Page extract:
VOTE OBAMA/BIDEN: "THEY'LL PAY ATTENTION TO STRUCTURAL PROBLEMS!"

Umm.

How about this instead: "We need to rescue Fannie Mae and Freddie Mac to protect American's investments in their homes. But if the government can lend a helping hand those at the top of the economic ladder, it can and must lend a hand to those at the bottom. My plan balances both. John McCain's just helps the rich."

Was that so hard?

This comes just days after Obama's assertion on Fox News that the troop surge in Iraq "succeeded beyond our wildest dreams." Not only a stupid thing to say, but flat-out wrong.

According to Richard Cohen's op-ed in today's Washington Post, Obama's performance on ABC's This Week was no better:

Obama was cool, diffident, above it all -- unflustered, unflappable, unexcitable and downright unexciting. These "uns" ran on, a torrent of cool that frosted my flat-panel TV... Pathetic... Maybe he's worried about how America would receive an angry black man or maybe he's just too cool to ever get hot, but the result is that we have little insight into his passions: What, above all, does he care about? The answer, at least to the Sunday TV viewer, was nothing much.

Ouch.

I have heard all about Obama's cool disposition, and how this supposedly qualifies him to be commander in chief, but unless he can show some fire he is never going to get there. More than that, this is not just a question of style but substance. McCain's program is just more Bush/Republican corporate giveaways. Welfare for the rich. Obama can save all that "well-applied transparent regulation" for "structural problems" for the classroom, which is where he may end up if he keeps up like this.

Recorded data:
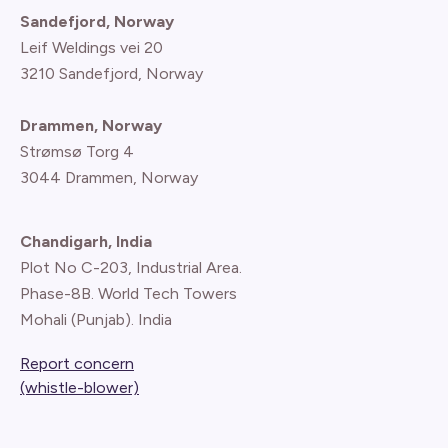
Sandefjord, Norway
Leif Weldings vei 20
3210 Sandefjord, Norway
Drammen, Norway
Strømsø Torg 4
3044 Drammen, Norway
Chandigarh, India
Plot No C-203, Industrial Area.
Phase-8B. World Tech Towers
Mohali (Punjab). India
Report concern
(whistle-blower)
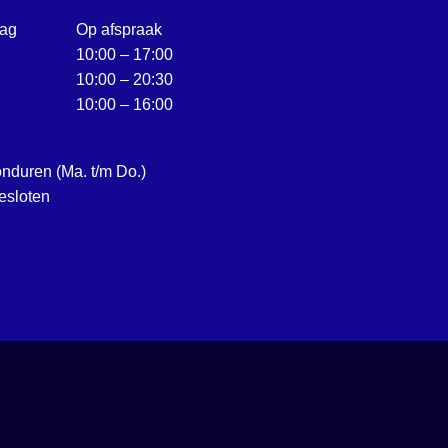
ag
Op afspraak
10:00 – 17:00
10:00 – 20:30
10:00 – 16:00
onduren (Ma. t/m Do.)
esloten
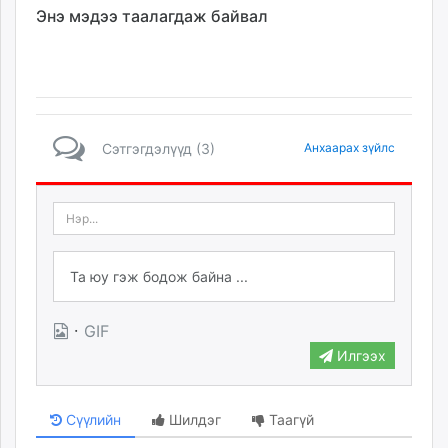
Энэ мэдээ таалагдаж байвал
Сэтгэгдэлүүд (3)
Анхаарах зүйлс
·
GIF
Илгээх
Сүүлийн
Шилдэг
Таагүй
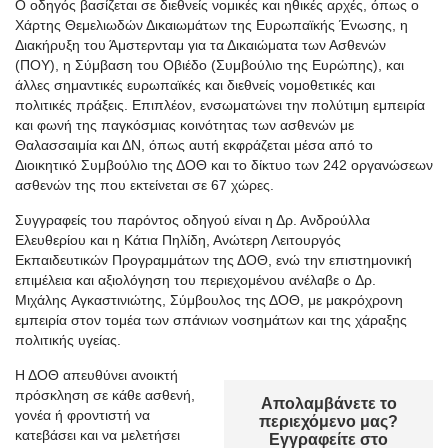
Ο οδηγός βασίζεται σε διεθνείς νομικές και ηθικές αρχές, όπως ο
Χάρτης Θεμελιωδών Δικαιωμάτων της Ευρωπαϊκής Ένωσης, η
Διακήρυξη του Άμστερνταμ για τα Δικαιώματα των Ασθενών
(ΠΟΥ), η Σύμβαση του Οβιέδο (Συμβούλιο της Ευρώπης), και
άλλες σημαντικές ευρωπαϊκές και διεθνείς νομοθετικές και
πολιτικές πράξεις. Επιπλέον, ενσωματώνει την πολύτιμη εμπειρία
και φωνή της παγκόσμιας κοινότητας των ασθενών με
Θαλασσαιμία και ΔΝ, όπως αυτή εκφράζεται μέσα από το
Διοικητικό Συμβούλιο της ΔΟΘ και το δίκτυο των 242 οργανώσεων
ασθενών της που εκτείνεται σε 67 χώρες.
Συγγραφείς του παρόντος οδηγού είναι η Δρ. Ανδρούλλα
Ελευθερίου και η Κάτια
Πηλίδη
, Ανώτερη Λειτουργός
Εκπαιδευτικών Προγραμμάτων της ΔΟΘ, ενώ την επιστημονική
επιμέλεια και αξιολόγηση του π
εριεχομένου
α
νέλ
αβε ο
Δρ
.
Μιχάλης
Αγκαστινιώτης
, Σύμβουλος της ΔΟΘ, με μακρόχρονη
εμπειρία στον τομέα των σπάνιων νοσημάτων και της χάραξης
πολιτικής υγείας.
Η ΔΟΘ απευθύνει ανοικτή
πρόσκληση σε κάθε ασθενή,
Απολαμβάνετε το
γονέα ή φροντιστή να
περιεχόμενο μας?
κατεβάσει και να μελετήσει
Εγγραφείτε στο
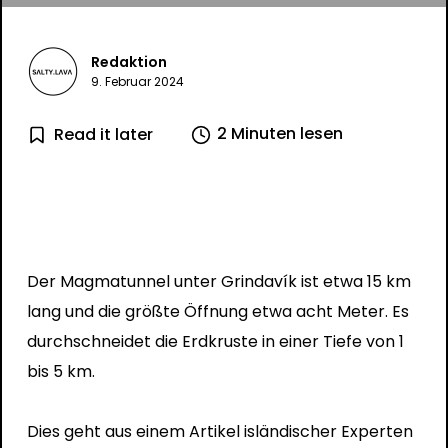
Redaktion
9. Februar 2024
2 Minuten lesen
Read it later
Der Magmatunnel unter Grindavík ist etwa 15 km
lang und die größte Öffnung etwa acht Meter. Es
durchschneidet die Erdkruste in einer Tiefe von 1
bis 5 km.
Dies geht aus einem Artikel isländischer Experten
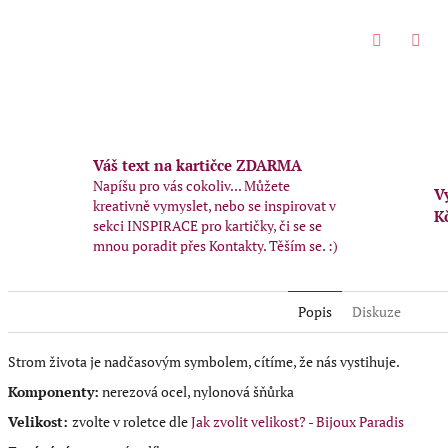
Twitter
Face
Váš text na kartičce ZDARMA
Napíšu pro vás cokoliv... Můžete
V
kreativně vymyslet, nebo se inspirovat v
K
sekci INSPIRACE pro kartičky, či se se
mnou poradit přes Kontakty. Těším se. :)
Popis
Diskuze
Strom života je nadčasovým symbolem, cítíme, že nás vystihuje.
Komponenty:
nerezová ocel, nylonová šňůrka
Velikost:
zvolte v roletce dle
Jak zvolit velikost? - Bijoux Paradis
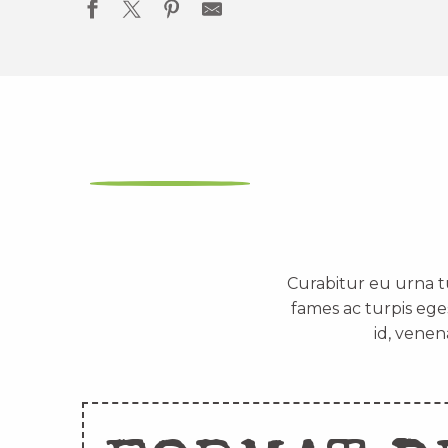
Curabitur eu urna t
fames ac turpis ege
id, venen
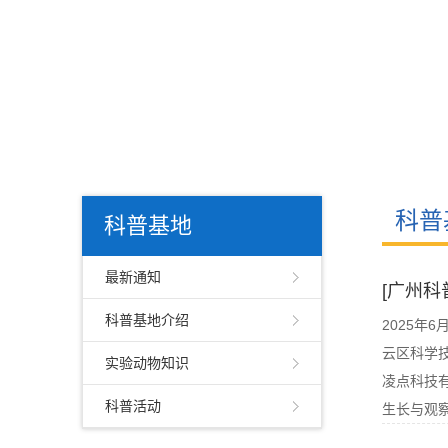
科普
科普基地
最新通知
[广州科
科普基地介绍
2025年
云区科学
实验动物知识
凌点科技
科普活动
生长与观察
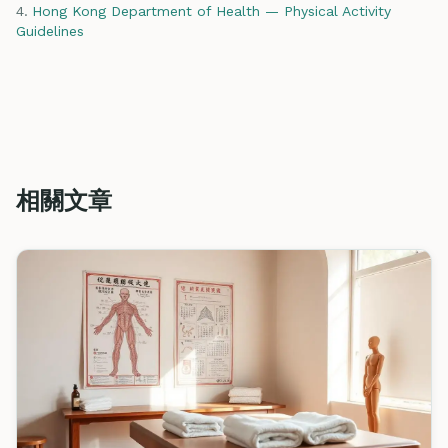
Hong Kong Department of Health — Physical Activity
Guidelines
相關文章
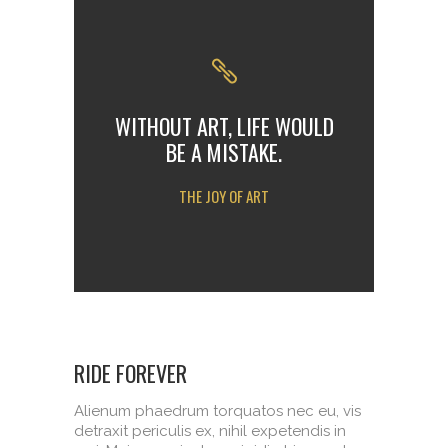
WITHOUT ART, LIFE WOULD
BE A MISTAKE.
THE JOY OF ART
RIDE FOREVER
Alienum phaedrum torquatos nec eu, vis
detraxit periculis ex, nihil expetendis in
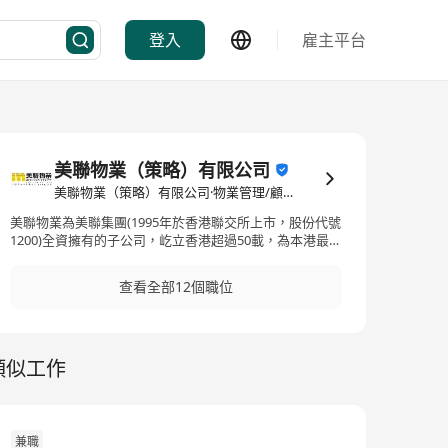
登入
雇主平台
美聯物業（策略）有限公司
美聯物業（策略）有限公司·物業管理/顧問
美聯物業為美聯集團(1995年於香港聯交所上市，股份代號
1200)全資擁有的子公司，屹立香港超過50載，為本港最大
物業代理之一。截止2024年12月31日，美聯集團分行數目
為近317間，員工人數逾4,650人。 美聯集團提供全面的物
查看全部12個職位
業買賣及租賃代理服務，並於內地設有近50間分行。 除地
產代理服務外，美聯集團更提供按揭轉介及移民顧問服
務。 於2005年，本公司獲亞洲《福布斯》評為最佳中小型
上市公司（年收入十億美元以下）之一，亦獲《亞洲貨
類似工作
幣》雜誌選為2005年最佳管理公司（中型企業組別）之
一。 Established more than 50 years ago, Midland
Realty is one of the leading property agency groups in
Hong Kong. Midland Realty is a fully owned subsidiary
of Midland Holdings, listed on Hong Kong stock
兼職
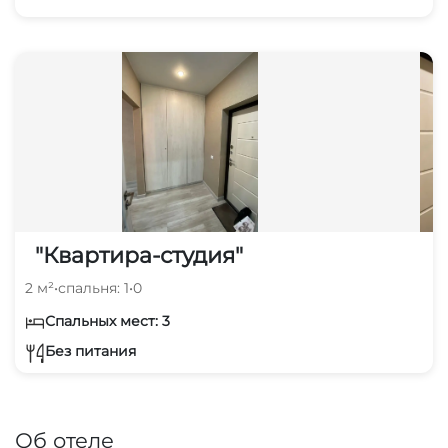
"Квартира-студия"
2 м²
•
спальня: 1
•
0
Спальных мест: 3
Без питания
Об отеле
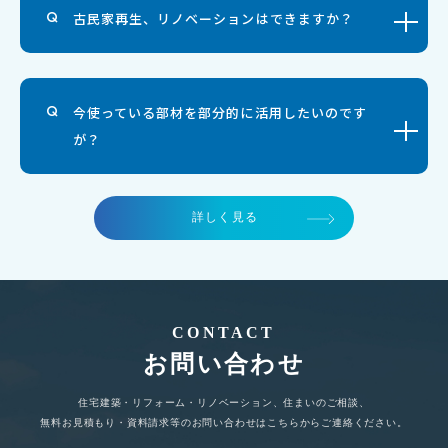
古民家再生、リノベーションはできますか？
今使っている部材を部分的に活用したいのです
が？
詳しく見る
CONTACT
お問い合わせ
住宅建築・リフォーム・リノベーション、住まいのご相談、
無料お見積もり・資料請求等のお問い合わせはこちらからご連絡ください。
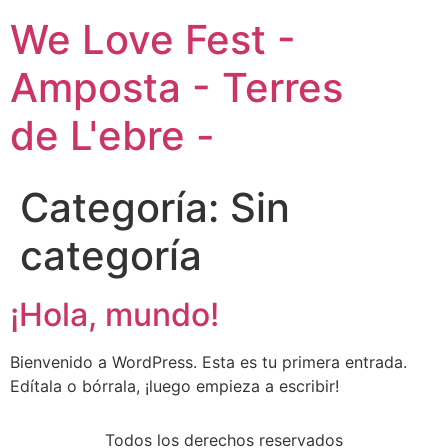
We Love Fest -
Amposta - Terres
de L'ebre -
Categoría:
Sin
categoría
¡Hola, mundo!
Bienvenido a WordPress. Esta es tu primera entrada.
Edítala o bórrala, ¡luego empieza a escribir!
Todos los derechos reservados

What to work on:
a. In the blog post, on which news channel did Obama say the troop surge in Iraq "succeeded beyond our wildest dreams"?
b. Can you write out the blog post from "How about this" to "that so hard?", replacing "hand" with "boost"?

Response list:
a. Fox News

b.
How about this instead: "We need to rescue Fannie Mae and Freddie Mac to protect American's investments in their homes. But if the government can lend a helping boost those at the top of the economic ladder, it can and must lend a boost to those at the bottom. My plan balances both. John McCain's just helps the rich."

Was that so hard?